Okay, so whose the other person? I guessed maybe Tony C. Wrong. Reggie Smith? Nope. Jim Rice? Hadn’t arrived yet. So who was it? None other than … Rico Petrocelli, he of the career .251/.332/.420 line. In his career 1969 season, Rico Petrocelli hit .297/.403/.589, knocking in 40 HRs along with 97 RBI. He would never come close to these totals again, although he did knock in 103 runs in 1970 – but his HR total dipped to 29, along with a .261/.334/.473 line.
Rico always had a good OBP in relation to his batting average, consistently posting differences of the two at .90, which is phenomenal. I put the bar at .60 – if you are at .50, it’s acceptable, but at .60 is good. Anything higher than .60 is great. For comparison, Ortiz’s difference is .60, and Manny’s is .90 this year. Rico Petrocelli’s career average line was boosted by those .291 and .267 seasons. Without those seasons and more normal seasons, he would have been a career .240 hitter.
Someone needs to send a letter to Rico Petrocelli asking him what he ate for breakfast every day in 1969 and why he stopped doing so.
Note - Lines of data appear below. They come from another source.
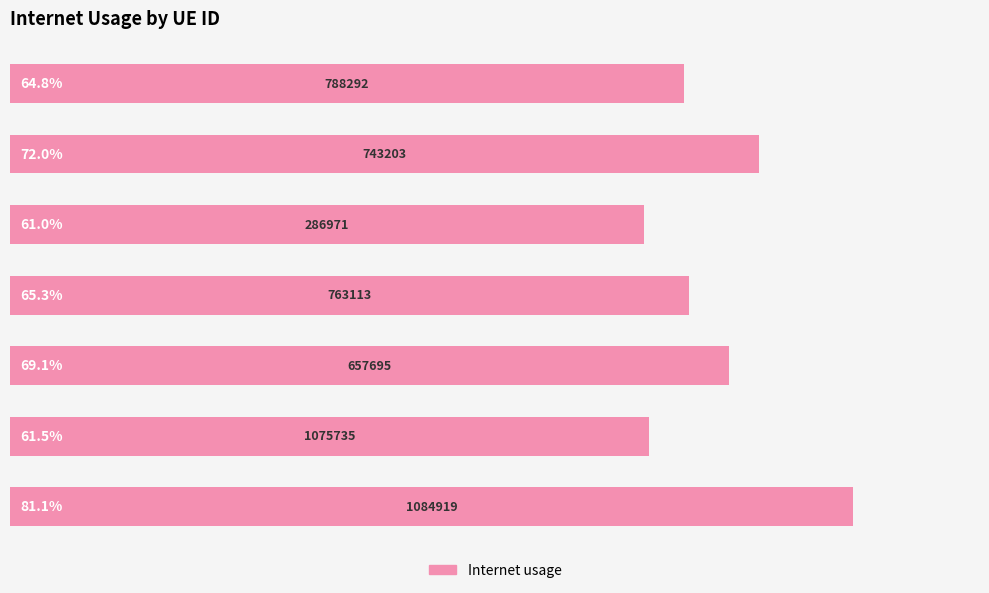

What is the average value?

0.7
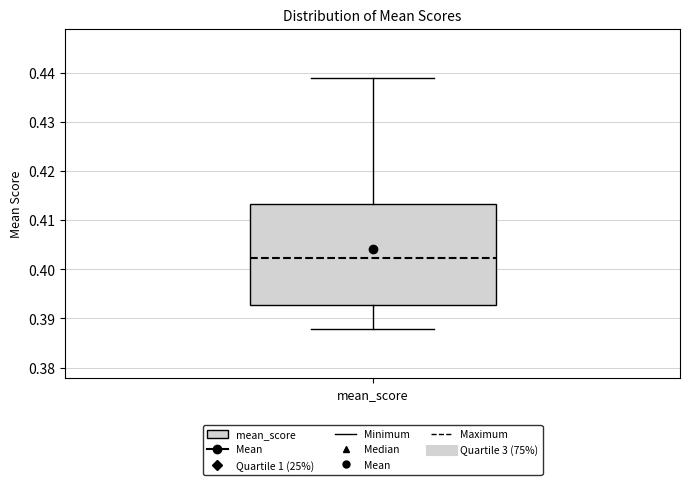

Transcribe this box plot: give where the median line is, the range the box spans, and where the two whiskers end, as read against the y-axis. The values are not printed on the chart, so give them approximately, as read against the axis.

median 0.402, box 0.393 to 0.413, whiskers 0.388 to 0.439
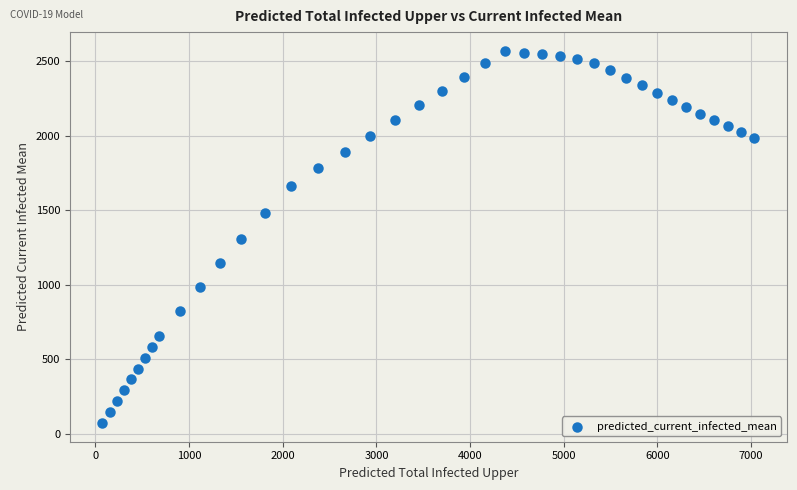

What is the range of Y values (max minus min)?

2497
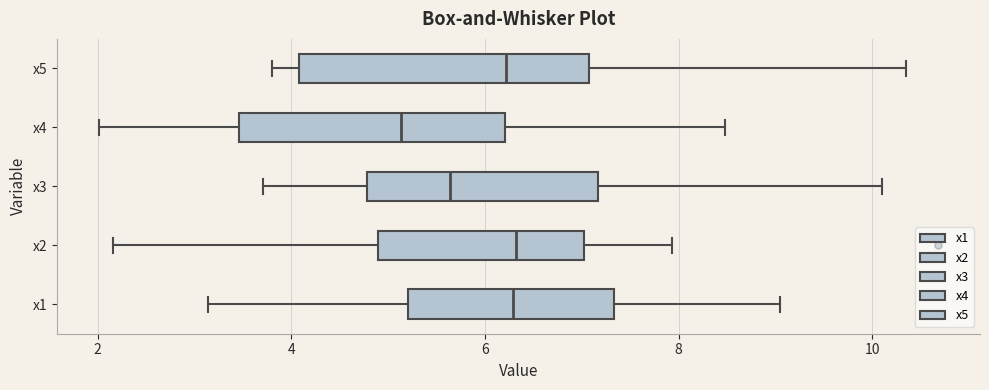

Reading bottom to top, transcribe this box plot: for each box, give where its median line is, the range the box spans, and where its two whiskers end, as read against the x-axis. The values are not printed on the chart, so give them approximately, as read against the axis.

x1: median 6.2, box 5.2 to 7.4, whiskers 3.2 to 9.0
x2: median 6.4, box 4.8 to 7.0, whiskers 2.2 to 8.0
x3: median 5.6, box 4.8 to 7.2, whiskers 3.8 to 10.0
x4: median 5.2, box 3.4 to 6.2, whiskers 2.0 to 8.4
x5: median 6.2, box 4.0 to 7.0, whiskers 3.8 to 10.4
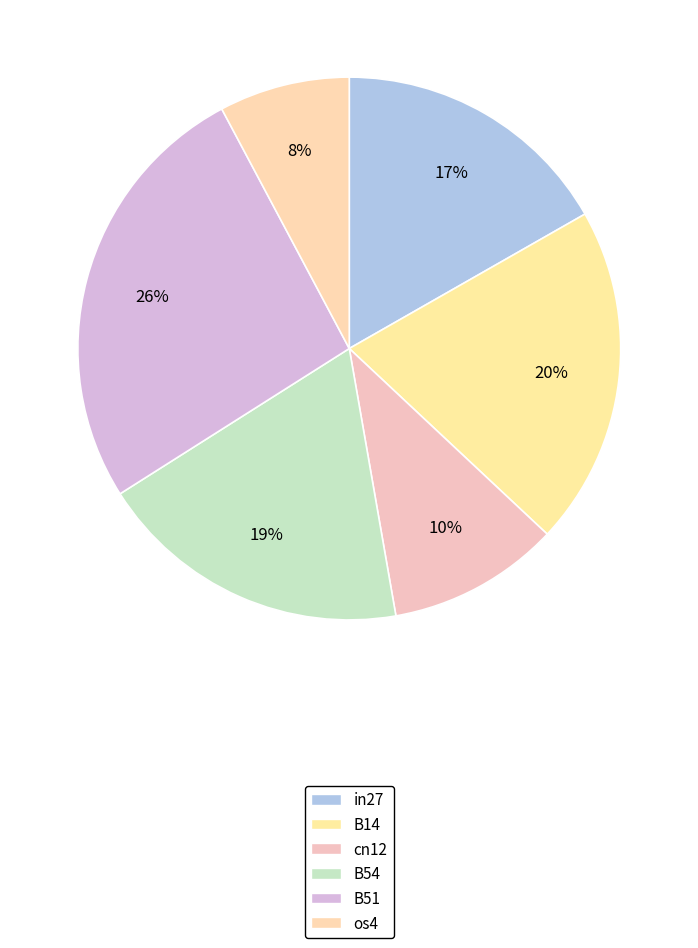

Count the number of slices in the pie.

6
Should the Red Sox MVP — and for that matter, the American League MVP go to Manny or Ortiz? What about Johnny Damon? He’s been having an unbelievable year, .314/.390/.471 which is only bested by his breakthrough 2000 season. Damon has knocked in 66 runs while scoring 106 – and before the injury (but even still then) he had a chance to make a career best out of runs scored, which currently sits at 136 (in 2000).
Let’s check in on some more in-depth statistics for Johnny Damon, found at the fledging Red Sox Stats, in which we find this:
Developed by Bill James to measure a player’s offensive contributions beyond batting average. Secondary Averages of leagues are always very similar to the league batting average, but player secondary averages run from .100 (for truly inept offensive players) to upwards of .600.
Johnny Damon checks in at .378. (Same as Pokey Reese, better than Orlando Cabrera. Manny Ramirez, David Ortiz, Doug Mirabelli, and Jason Varitek are all over .600.)
An abstract statistical rate intended to correct for the double-weighting given to batting average in the runs created formula. An Offensive Index of 10 indicates a very weak hitter; an Offensive Index of 30 or more is a superstar.
Johnny Damon checks in at 23, while Manny hits 30 and Ortiz at 28. Millar and Mueller have 22 apiece.
A measure of a player’s strike zone judgment ? the raw ability to distinguish between balls and strikes ? used as a leading indicator for batting average. Similar in usage to a pitcher’s Command ratio. The best hitters have eye ratios over 1.00 (indicating more walks than strikeouts) and are the most likely to be among a league’s .300 hitters. At the other end of the scale are ratios less than 0.50, which represent batters who likely also have lower BAs.
Johnny Damon checks in at 1.16, easily tops on the Red Sox. No other Sox gets higher than 0.87, which is Doug Mientkiewicz.
Couple all the above, plus his leadoff abilities and the recent offensive slump through the Texas series when it was missing a certain player in the lineup, and you may just have your Most Valuable Player. Unfortunately, the voting will split among the four most deserving – Manny, Ortiz, Damon, and Varitek. But I’d rather have 4 MVP worthy candidates than one, who wins the trophy for he got all the votes.